Racing Point has set an ambitious timeline for being in contention for victories, but what are the key steps in achieving that?
Racing Point team principal Otmar Szafnauer has set a target of having “a chance at winning races and be regular podium finishers” in three years – but what does his team need to do to deliver on that goal?
Currently, the timeline has to be regarded as a little uncertain given the disruption to the 2020 season, but Szafnauer’s recent comments will have taken the current situation into account. While an ambitious objective, for a team that performed miracles on a low budget but that now has real investment it’s achievable given certain key things are achieved.
“It’s probably a three-year plan for us,” Szafnauer recently told F1.com.
“The factory will take a couple of years, and hiring the right people takes a couple of years, and during that transition phase, you won’t be at a 100% at where you want to be until you get there, and then you have got to work together. So it’s a three-year plan, but every year we should be getting better, we should never take a step backward.
“Our goal is to break into the top three in that time and be competitive at that level and have a chance at winning races and be regular podium finishers. Even if we’re not top three, say the top three become top four and we’re part of that, or even top five and someone else joins us, but we’re all competing at that level where the top three currently are, that would be a success for us.”
The next step will be the rebranding of the team as Aston Martin for 2021, but what else needs to happen for the Silverstone-based squad to break into the big leagues.
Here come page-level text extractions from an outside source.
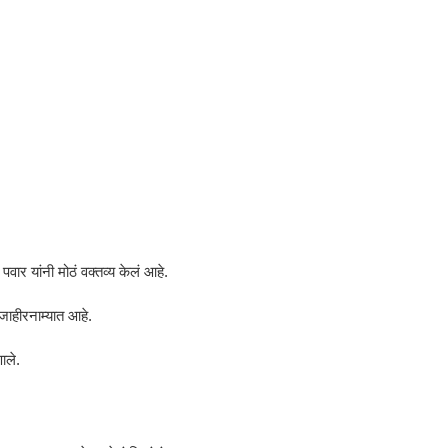
पवार यांनी मोठं वक्तव्य केलं आहे.
ाहीरनाम्यात आहे.
ाले.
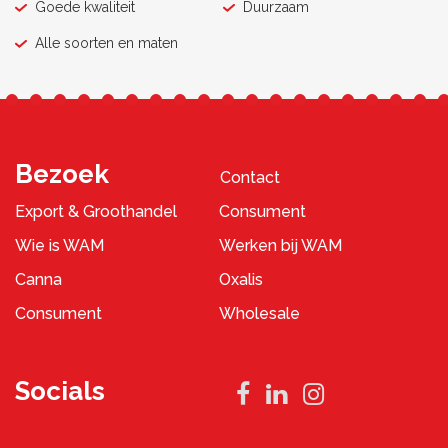
Goede kwaliteit
Duurzaam
Alle soorten en maten
Bezoek
Contact
Export & Groothandel
Consument
Wie is WAM
Werken bij WAM
Canna
Oxalis
Consument
Wholesale
Socials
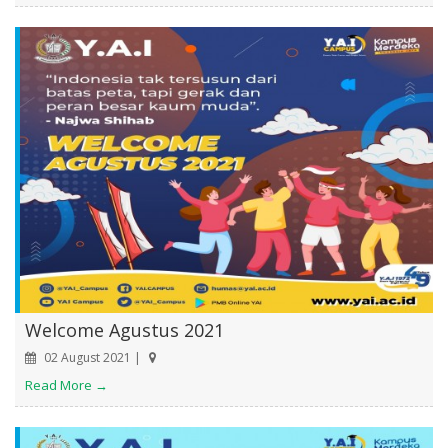
Welcome Agustus 2021
02 August 2021 |
Read More →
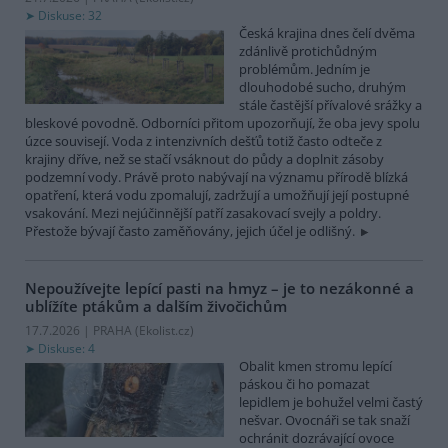
Diskuse: 32
Česká krajina dnes čelí dvěma
zdánlivě protichůdným
problémům. Jedním je
dlouhodobé sucho, druhým
stále častější přívalové srážky a
bleskové povodně. Odborníci přitom upozorňují, že oba jevy spolu
úzce souvisejí. Voda z intenzivních dešťů totiž často odteče z
krajiny dříve, než se stačí vsáknout do půdy a doplnit zásoby
podzemní vody. Právě proto nabývají na významu přírodě blízká
opatření, která vodu zpomalují, zadržují a umožňují její postupné
vsakování. Mezi nejúčinnější patří zasakovací svejly a poldry.
Přestože bývají často zaměňovány, jejich účel je odlišný.
Nepoužívejte lepící pasti na hmyz – je to nezákonné a
ublížíte ptákům a dalším živočichům
17.7.2026 | PRAHA (
Ekolist.cz
)
Diskuse: 4
Obalit kmen stromu lepící
páskou či ho pomazat
lepidlem je bohužel velmi častý
nešvar. Ovocnáři se tak snaží
ochránit dozrávající ovoce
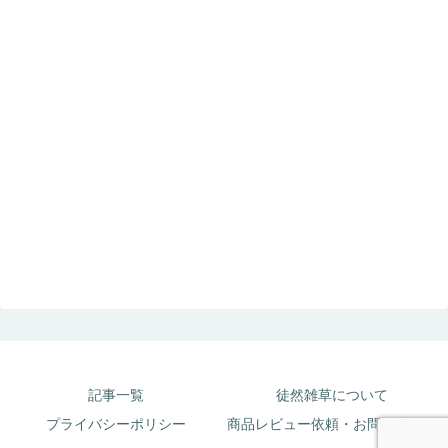
記事一覧
徒然雑草について
プライバシーポリシー
商品レビュー依頼・お問い合わせ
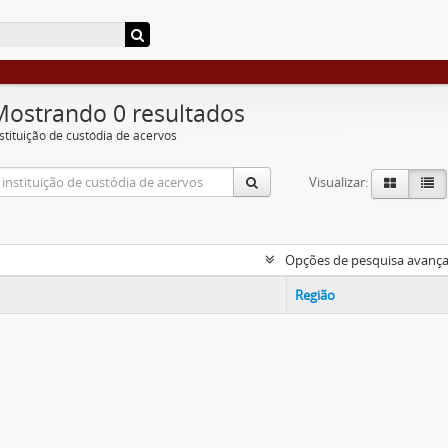
Mostrando 0 resultados
nstituição de custódia de acervos
Visualizar:
Opções de pesquisa avanç
Região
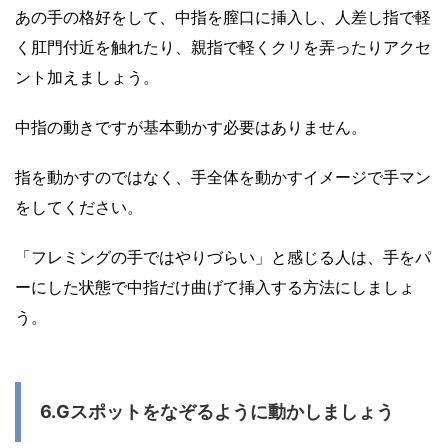
あの手の格好をして、中指を膣口に挿入し、人差し指で軽
く肛門付近を触れたり、親指で軽くクリを弄ったりアクセ
ント加えましょう。
中指の動きですが基本動かす必要はありません。
指を動かすのではなく、手全体を動かすイメージで手マン
をしてください。
「フレミングの手ではやりづらい」と感じる人は、手をパ
ーにした状態で中指だけ曲げて挿入する方法にしましょ
う。
6.Gスポットをなぞるように動かしましょう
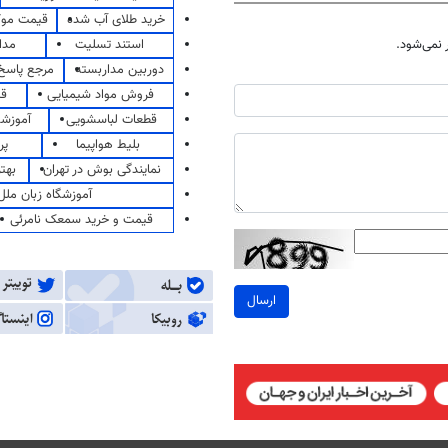
خرید طلای آب شده
قیمت مو
استند تسلیت
مدا
نمی‌شود.
دوربین مداربسته
مرجع پاسخ 
فروش مواد شیمیایی
قی
قطعات لباسشویی
آموزشگ
بلیط هواپیما
پر
نمایندگی بوش در تهران
بهت
آموزشگاه زبان ملل
قیمت و خرید سمعک نامرئی
ارسال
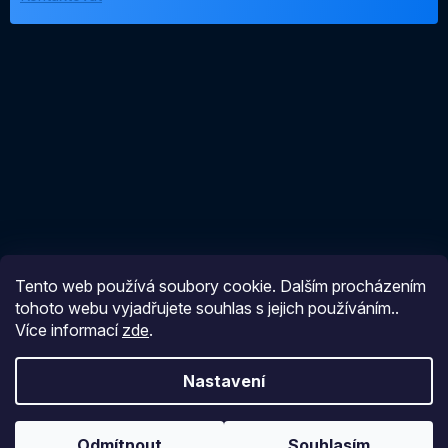
Tento web používá soubory cookie. Dalším procházením
Vytvořil Shoptet
tohoto webu vyjadřujete souhlas s jejich používáním..
Více informací
zde
.
Copyright 2026
Čistírnajímka
. Všechna práva vyhrazena.
Nastavení
Odmítnout
Souhlasím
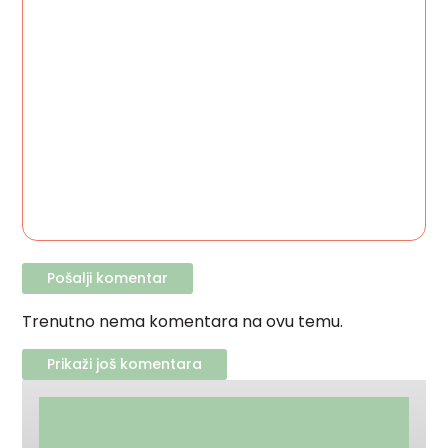
Trenutno nema komentara na ovu temu.
Prikaži još komentara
COMPLETE THE FACTORY UPGRADE
Work is underway on Racing Point’s new factory, on an expansion of the same site as the existing on opposite Silverstone circuit. This will vastly increase the capacity of the team in terms of personnel and equipment and give it a facility that should be well-tailored to the level of teams for F1’s upcoming new regulations and, crucially, budget gap. Building it is only part of it, it has to be populated and used properly – including continuing to recruit the right personnel.
Racing Point currently uses a windtunnel at the Mercedes base at Brackley, but there is space on its current site for a possible new windtunnel build. Every tunnel has its own pitfalls and foibles, which take time to identify and account for. If Racing Point is to build its own windtunnel, it should be sooner rather than later given the learning curve required. But the Mercedes windtunnel will serve it well, the team just needs to decide what it’s long-term plan is.
OPERATE AT THE TOP OF THE COST CAP
By building the team up now, Racing Point has the perfect opportunity to put together a structure that works well and is efficient for the new cost cap era. Some of the bigger teams will have to downsize, as well as inevitably carrying a little deadwood because of time and loyalty, so there is potential for a team scaling up to the top permitted level to do it more effectively than a new team cutting back.
Racing Point should be able to run at the top level of the cost cap when it is introduced. The key is that it does so as efficiently as possible because it can’t just keep pace with the big teams, it needs to out develop them to close that gap.
IMPROVE THE DRIVER LINE UP
In Sergio Perez, Racing Point has a driver capable of winning races in the right circumstances and he’s certainly a strong point for the team, but he’s not an established top liner. Given Lance Stroll has struggled to make good on his potential in recent years, he either needs to break through quickly and show he can deliver what he’s capable of, or the team might have to consider replacing him. He has it in him, but now is the time to deliver.
Teams that fight for race wins need strong drivers – non-topline drivers don’t win consistently – so needs to have one if not two of the best available in the team before the end of this three-year period. As well as delivering on the track, they will also have to lead the development direction.
GO ITS OWN WAY WITH DESIGN
The so-called ‘Pink Mercedes’, which the team will race this year, is all well and good but it can’t rely on copying other teams indefinitely. But this year’s car can be a crucial learning tool for understanding aerodynamic performance in greater depth and leave it better prepared to go its own way in the future, provided it learns its lessons. This isn’t a sustainable approach for a team wanting to be at the front, so the real test will come with its car for the new aerodynamic rules in 2022.
DON’T LOSE THE OLD TEAM SPIRIT
It’s been said that a very specific type of person thrives at the Racing Point team, both in recent years and in its previous incarnations. The clear, focused, efficient way of working must be preserved as the team expands to ensure that what made the team a midfield powerhouse can be carried over to the battle at the front. This means recruitment must be done mindfully, focussing not only on the skills of the prospective new staff but also that they integrate well into a team culture that needs to be preserved.
With the level of investment in the team from the Lawrence Stroll-led consortium, it’s inevitable that there’s a desire for success to come quickly. But what is crucial is that the improvement happens step-by-step without any panic measures should it be slower than hoped. This is doubly important given the disruption to the 2020 season and the fact teams must continue with the same car in 2021.
Closing the points gap to the top three can’t happen overnight. There is no magic light switch to flick on and, if there was, it could be switched off just as quickly! It’s all about closing the gap – the closer you get to the front, the higher the potential for a win.